Battle to save anti-totalitarian mural begins
A SECOND Change.org petition urging Waverley Council to keep the 'not welcome to Bondi' mural up has emerged, as the debate intensifies ahead of a council meeting where the artwork is likely to be discussed tomorrow night.
In total, more than 1400 people have signed the petition arguing to keep Archibald-nominated artist Luke Cornish's mural up, double the amount of people who last week signed one demanding it be scrubbed from the Bondi Beach sea wall.
"It might be uncomfortable viewing for some, but that doesn't mean it shouldn't exist," Andrew Worssam's petition reads.
"Art isn't supposed to be hidden from sight if you don't agree with it - that's something totalitarian regimes do."
The move comes as former Waverley independent councillor Miriam Guttman-Jones plans to stage a rally against the mural outside council chambers before a strategic planning committee meeting tomorrow night.
At the same meeting, Liberal councillor Leon Goltsman will move an urgency motion that requests the mural be painted over "with something more appropriate" and investigates new methods for approving murals on the sea wall.
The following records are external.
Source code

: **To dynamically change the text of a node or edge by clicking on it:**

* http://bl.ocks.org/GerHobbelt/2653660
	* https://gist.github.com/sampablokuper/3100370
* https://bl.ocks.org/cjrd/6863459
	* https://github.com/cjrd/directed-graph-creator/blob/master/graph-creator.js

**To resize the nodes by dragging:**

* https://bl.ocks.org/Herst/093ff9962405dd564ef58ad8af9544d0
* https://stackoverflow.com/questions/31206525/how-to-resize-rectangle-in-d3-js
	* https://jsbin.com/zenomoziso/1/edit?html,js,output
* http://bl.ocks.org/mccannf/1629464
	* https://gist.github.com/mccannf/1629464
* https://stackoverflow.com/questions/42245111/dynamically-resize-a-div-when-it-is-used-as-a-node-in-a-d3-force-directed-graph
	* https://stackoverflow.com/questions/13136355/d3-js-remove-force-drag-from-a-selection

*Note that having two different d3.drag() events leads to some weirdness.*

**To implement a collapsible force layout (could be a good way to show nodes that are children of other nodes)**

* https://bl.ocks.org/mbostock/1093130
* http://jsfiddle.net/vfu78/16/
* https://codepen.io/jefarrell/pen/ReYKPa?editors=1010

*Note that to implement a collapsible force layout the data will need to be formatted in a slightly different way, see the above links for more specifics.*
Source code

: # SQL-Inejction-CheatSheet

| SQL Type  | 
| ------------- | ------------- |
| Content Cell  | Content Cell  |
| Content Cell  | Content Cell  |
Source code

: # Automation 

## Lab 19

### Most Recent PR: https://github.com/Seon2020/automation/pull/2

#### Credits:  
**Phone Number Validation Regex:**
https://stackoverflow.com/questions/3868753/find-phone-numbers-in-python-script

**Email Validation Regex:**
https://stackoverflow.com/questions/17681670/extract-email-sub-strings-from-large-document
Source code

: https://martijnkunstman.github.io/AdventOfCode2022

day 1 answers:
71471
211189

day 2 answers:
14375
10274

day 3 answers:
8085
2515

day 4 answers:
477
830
Mr Cornish's art has sparked a widespread debate since it appeared on one of Sydney's most recognisable beaches last week, with the artist himself stating it was a protest against Australia's asylum seeker policy.
The 24 Border Force officers represent the same amount of lives lost in offshore detention centres, the artist said.
Waverley mayor John Wakefield last week defended Mr Cornish's right to freedom of expression, telling the Wentworth Courier: "good art is supposed to solicit a reaction".